Your time in the market is more important than timing the markets. The more disciplined you are in your approach to investments, the more the benefits of compounding. It is suggested to have a clear period for the goals that you have started investing in. If saving for your retirement is your long-term goal, then you need a higher ratio of growth assets because even if there’s a market downturn, you will have plenty of years for your investments to recover. However, if you’re planning to purchase your first home in the next few years (short-term) or approaching retirement within a couple of years, you need a higher proportion of fixed income and cash assets. These assets will deliver a lower return but will have less volatility, protecting your portfolio from falling as much in value even if there’s a market downturn. 

Past Performance of the KiwiSaver Fund

Many people commit the error of choosing funds based on past performance. Past performance does not guarantee that the said fund will be able to maintain its track record and perform in the future. One should look at how the fund manager has performed over market cycles. Consistency is the key to managing volatility. A fund manager who can be steady in market distress and capture the market uptrend should be the ideal choice.  The investing world is split into two separate camps: the active world and the passive world.

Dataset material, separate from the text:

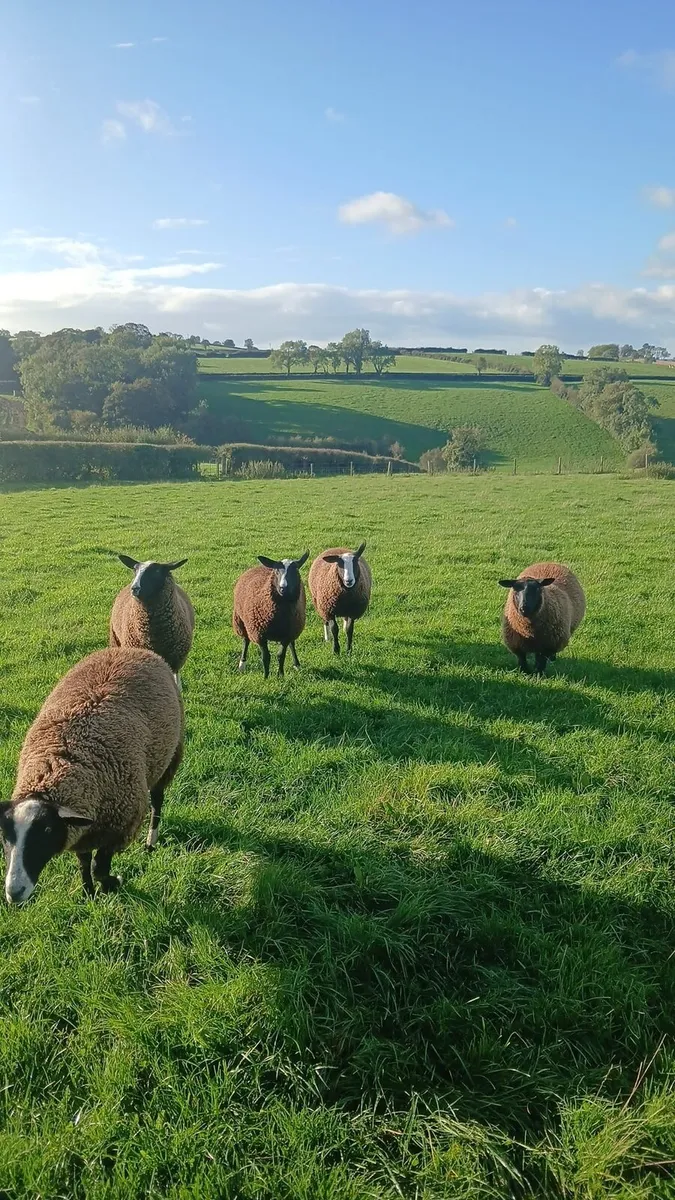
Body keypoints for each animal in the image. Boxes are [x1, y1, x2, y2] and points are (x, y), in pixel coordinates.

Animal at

Passive investing is when a fund manager invests in a market index rather than picking individual stocks. Research consistently shows that very few investors outperform the market over the medium term, particularly after taking into account fees, so passive investing is becoming the norm rather than the exception

Fund Fees

Every fund manager has costs to incur. These costs are, to a certain extent, passed on to the investors in the said schemes. KiwiSaver schemes generally charge a management fee. Some of the funds may even charge a membership fee as well. 

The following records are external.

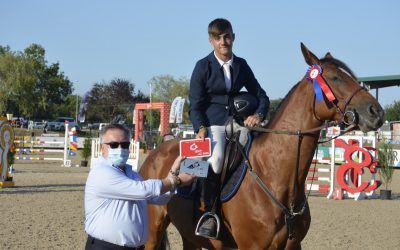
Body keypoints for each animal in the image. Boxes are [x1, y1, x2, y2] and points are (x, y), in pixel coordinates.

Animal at [138, 44, 384, 249]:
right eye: (335, 77)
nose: (376, 112)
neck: (275, 177)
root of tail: (155, 153)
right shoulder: (252, 246)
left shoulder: (293, 245)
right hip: (153, 232)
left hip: (190, 237)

Management fees can vary between funds depending on the complexity of each fund. Some funds will charge a membership fee to recover some of the costs of administering the accounts and backend operations. The membership fee is a fixed amount and is at the discretion of the fund to be charged monthly. 

The management fee is calculated as a percentage of your savings. The management fee is deducted from your investment returns. Some of the Growth Funds will have performance fees in place. If the fund performs above a certain threshold, then a portion of the return is given to the manager as a performance fee.  This can make a significant difference. 

Also, the type of investment portfolio of the fund would affect the fees charged. Funds with a greater allocation to growth investments (such as shares) will have higher management fees than funds with a greater allocation to income investments (such as bonds). This is because shares are generally more expensive to manage and research than bonds / Fixed income opportunities. 

Despite the higher fees associated with funds with greater allocations to growth investments, these funds could be worth investing in as their net returns (after fees) are expected to be higher over the longer term. 

Ultimately, selecting the right KiwiSaver fund requires careful consideration and research. It is important to understand the fund’s investment strategy, fees, and long-term performance history before making a decision. It is also helpful to seek advice from a financial advisor to ensure you make an informed decision that aligns with your investment goals and volatility tolerance.